Commencement Speaker Orlando Taylor '57
A pioneer of research in the fields of communication sciences and disorders, educational linguistics, sociolinguistics and communication, Orlando Taylor is Vice Provost for Research, Dean of the Graduate School and Professor of Communications at Howard University.
He has had a passion for education since his childhood days in Chattanooga, Tenn., and has been a lifelong advocate for the educational progress of minority students.
After graduating from Howard High School just before his 17th birthday in 1953, he was awarded a four-year scholarshp to Hampton Institute in Virginia where he participated in an exchange program for black students that brought him to Denison University for one year. Taylor lived in the Delta Upsilon fraternity house where he developed a new interest in interracial and intercultural communication. His mentor here was Professor of Speech Lionel G. Crocker, who taught him phonetics.
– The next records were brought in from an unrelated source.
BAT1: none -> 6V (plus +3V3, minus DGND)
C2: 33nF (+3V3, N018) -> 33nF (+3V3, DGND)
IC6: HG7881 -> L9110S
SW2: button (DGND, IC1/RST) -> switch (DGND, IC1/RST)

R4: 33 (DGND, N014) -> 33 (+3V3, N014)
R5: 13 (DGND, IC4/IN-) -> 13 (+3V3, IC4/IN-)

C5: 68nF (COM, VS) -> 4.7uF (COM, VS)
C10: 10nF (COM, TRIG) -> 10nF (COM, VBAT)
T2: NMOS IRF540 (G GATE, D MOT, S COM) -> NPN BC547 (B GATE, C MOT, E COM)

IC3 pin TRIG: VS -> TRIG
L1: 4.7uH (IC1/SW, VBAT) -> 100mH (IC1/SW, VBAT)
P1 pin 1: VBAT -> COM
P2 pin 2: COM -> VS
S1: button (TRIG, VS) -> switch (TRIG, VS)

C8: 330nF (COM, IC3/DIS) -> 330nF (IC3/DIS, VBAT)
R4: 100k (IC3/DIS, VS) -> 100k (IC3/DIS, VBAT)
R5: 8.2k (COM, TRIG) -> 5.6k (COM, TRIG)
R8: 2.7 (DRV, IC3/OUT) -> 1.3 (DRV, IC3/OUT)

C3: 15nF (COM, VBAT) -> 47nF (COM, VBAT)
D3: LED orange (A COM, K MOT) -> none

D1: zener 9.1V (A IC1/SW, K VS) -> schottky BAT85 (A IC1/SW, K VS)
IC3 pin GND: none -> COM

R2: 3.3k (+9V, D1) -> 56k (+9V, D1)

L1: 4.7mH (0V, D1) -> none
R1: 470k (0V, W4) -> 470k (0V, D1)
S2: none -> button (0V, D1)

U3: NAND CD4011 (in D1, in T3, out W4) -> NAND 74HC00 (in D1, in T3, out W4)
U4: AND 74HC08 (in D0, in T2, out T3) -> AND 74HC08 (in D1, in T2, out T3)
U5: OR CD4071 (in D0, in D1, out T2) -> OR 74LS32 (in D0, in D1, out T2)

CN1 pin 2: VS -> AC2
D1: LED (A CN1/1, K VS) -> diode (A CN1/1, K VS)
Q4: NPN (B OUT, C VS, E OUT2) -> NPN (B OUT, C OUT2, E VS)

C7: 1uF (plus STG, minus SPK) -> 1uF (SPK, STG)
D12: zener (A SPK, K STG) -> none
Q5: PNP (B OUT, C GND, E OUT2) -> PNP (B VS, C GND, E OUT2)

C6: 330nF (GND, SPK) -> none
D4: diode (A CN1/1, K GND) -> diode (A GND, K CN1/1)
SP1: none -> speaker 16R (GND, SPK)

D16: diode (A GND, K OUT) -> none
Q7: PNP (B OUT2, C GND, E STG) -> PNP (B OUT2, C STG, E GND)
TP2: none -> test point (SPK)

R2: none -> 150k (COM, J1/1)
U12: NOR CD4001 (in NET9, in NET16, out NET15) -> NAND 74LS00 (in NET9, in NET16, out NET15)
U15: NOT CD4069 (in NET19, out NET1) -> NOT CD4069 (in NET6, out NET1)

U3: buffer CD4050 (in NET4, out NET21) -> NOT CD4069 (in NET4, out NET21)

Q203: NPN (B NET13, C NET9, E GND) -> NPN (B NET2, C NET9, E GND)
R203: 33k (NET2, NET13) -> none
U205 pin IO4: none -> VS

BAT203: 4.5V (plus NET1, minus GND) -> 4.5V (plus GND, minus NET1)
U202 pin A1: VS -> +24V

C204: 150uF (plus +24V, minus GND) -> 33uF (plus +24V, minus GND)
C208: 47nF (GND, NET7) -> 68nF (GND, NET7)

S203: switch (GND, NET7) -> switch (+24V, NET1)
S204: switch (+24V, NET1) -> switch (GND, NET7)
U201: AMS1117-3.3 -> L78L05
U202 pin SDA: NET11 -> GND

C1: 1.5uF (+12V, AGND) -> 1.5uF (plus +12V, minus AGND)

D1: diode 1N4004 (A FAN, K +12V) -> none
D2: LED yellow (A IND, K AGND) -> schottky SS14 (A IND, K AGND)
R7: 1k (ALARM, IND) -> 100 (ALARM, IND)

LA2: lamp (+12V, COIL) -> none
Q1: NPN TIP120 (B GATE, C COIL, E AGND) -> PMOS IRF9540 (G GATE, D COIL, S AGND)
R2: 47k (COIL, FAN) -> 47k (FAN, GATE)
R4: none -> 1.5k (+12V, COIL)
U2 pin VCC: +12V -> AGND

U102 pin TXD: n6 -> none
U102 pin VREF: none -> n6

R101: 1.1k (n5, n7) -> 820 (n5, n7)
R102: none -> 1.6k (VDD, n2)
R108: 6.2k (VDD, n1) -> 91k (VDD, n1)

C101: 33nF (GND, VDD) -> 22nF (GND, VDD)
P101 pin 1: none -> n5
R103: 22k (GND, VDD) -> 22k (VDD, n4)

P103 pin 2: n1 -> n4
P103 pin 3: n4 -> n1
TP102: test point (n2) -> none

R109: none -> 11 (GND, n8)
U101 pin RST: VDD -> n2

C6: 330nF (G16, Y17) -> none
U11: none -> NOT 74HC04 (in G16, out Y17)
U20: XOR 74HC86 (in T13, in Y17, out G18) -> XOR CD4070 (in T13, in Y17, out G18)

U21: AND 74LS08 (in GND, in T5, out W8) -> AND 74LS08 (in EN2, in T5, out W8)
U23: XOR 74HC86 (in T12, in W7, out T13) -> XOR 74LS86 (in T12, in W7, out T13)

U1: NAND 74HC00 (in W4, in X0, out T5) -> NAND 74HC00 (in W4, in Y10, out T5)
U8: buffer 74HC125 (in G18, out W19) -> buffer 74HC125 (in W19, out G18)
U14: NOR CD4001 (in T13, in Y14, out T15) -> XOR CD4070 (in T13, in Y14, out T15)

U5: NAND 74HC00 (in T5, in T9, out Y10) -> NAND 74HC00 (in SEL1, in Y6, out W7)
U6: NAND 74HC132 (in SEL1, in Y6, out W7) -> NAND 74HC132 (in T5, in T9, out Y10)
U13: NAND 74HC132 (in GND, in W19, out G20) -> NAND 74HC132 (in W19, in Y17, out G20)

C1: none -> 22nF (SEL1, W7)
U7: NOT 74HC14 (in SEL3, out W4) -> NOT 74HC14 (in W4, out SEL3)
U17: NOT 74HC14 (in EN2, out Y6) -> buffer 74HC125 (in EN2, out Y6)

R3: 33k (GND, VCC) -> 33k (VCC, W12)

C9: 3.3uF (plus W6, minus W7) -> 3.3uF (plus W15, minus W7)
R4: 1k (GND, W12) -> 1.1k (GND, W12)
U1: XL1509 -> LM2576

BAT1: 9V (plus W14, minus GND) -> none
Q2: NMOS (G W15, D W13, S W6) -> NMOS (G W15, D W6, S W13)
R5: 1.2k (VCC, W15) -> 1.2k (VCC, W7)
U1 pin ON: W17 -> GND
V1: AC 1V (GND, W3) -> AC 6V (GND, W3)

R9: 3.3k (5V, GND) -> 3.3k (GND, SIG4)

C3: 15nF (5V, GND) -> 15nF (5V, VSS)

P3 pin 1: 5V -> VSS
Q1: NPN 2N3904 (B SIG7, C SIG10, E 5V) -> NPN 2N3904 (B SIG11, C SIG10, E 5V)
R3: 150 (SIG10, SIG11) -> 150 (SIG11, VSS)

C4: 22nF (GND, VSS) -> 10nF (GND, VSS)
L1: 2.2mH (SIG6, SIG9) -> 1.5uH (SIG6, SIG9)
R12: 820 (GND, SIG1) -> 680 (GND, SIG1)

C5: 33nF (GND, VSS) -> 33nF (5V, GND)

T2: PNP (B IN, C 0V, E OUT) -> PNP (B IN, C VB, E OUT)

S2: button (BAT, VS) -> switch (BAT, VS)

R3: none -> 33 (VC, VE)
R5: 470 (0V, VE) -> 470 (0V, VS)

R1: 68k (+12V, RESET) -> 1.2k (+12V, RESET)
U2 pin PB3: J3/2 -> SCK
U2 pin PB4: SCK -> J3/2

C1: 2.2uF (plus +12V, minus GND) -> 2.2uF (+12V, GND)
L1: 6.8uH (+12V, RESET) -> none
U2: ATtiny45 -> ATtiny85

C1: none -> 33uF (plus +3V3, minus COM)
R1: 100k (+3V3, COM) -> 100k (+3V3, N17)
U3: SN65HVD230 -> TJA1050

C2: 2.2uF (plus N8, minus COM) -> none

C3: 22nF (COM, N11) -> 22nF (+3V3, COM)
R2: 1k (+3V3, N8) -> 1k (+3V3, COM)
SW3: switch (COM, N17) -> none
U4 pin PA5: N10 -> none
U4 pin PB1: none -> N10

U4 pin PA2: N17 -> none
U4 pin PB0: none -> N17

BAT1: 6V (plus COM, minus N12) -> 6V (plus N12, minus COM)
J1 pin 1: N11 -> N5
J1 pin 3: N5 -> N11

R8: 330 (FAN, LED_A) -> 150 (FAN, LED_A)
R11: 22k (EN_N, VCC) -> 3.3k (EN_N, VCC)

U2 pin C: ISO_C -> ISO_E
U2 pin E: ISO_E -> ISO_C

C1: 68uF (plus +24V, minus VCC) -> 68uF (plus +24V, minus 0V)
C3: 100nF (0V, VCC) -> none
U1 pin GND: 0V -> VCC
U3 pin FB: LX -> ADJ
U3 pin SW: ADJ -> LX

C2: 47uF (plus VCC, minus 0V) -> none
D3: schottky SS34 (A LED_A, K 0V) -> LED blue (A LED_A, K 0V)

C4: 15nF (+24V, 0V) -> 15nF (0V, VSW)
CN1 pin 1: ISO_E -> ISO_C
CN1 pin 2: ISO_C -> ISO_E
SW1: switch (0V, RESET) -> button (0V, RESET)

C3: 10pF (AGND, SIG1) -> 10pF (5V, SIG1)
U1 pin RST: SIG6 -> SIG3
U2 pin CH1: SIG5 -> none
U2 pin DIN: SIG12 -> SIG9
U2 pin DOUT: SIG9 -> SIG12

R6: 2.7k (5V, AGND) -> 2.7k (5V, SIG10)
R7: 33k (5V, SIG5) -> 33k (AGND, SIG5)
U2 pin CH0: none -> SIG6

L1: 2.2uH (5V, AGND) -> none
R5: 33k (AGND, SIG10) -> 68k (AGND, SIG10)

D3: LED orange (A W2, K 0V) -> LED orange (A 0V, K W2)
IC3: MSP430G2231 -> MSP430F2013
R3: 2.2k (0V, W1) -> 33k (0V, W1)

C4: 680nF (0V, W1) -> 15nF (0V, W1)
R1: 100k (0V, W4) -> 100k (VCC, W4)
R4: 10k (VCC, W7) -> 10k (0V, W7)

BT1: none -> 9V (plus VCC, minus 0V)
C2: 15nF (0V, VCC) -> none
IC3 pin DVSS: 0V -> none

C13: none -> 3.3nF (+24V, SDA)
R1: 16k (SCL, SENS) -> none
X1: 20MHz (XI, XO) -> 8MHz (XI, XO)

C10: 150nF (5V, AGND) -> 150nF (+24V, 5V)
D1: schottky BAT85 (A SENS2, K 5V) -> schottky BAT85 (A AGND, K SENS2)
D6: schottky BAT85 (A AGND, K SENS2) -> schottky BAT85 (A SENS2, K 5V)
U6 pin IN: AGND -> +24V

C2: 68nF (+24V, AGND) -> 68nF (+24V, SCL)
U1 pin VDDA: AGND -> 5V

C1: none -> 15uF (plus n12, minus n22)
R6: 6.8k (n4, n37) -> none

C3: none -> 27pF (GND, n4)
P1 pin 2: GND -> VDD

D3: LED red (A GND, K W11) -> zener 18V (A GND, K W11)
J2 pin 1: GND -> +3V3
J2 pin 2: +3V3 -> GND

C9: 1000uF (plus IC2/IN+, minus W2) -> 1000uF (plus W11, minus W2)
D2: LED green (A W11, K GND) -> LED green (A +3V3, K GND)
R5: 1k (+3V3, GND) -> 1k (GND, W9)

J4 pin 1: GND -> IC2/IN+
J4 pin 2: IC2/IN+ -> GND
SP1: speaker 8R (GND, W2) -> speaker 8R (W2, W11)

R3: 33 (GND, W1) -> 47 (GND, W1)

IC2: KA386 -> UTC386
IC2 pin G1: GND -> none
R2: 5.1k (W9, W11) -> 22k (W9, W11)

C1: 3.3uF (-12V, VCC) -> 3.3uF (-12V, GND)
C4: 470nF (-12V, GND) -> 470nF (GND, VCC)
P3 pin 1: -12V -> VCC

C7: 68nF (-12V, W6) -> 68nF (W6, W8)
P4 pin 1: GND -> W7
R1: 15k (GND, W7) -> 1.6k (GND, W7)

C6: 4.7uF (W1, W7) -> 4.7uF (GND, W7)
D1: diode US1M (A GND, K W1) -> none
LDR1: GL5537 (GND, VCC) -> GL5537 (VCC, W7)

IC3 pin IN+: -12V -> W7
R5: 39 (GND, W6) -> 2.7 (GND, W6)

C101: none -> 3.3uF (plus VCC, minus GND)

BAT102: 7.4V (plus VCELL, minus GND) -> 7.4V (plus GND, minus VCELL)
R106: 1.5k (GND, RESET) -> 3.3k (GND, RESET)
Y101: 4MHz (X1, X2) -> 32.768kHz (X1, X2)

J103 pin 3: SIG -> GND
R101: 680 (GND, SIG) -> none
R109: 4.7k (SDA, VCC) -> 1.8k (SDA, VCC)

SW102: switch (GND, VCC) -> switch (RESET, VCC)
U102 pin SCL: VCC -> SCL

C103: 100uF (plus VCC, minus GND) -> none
He graduated from Hampton in 1957 with a bachelor’s degree in education and a full scholarship to Indiana University where he earned a master’s degree in 1960. He directed a speech and hearing clinic in Indiana for two years, then completed a doctoral program in education at University of Michigan, with a dissertation linking brain function with language and communication behaviors. Taylor taught at Indiana University as an assistant professor in Communication for five years and then moved on to the Center for Applied Linguistics in Washington, D.C. In 1973, he joined the faculty of Howard University, and as the Dean of the School of Communication, enhanced their reputation and enabled them to produce the largest number of African American doctoral recipients in the country.
Taylor was one of the founders of the Black Caucus unit of the American Speech and Hearing Association (ASHA) and a similar group, the Speech Association of America Black Caucus. His research in Ebonics and communication disorders led to a two-volume anthology in 1986, Nature of Communication Disorders in Culturally and Linguistically Diverse Populations, and Treatment of Communication Disorders in Culturally and Linguistically Diverse Populations. His most recent book, Making the Connection: Academic Achievement and Language Diversity in African American Children (1999) synthesizes his work on language variation, identity politics and academic achievement.
Taylor is past president of the Northeastern Association of Graduate Schools and the National Communication Association. He is a member of the Board of Trustees of the University Corporation for Atmospheric Resarch and the Oak Ridge Associated Universities Board of Directors. He chairs the National Advisory Board for the Center for the Integration of Research, Teaching and Learning, a major National Science Foundaton-funded center at the University of Wisconsin.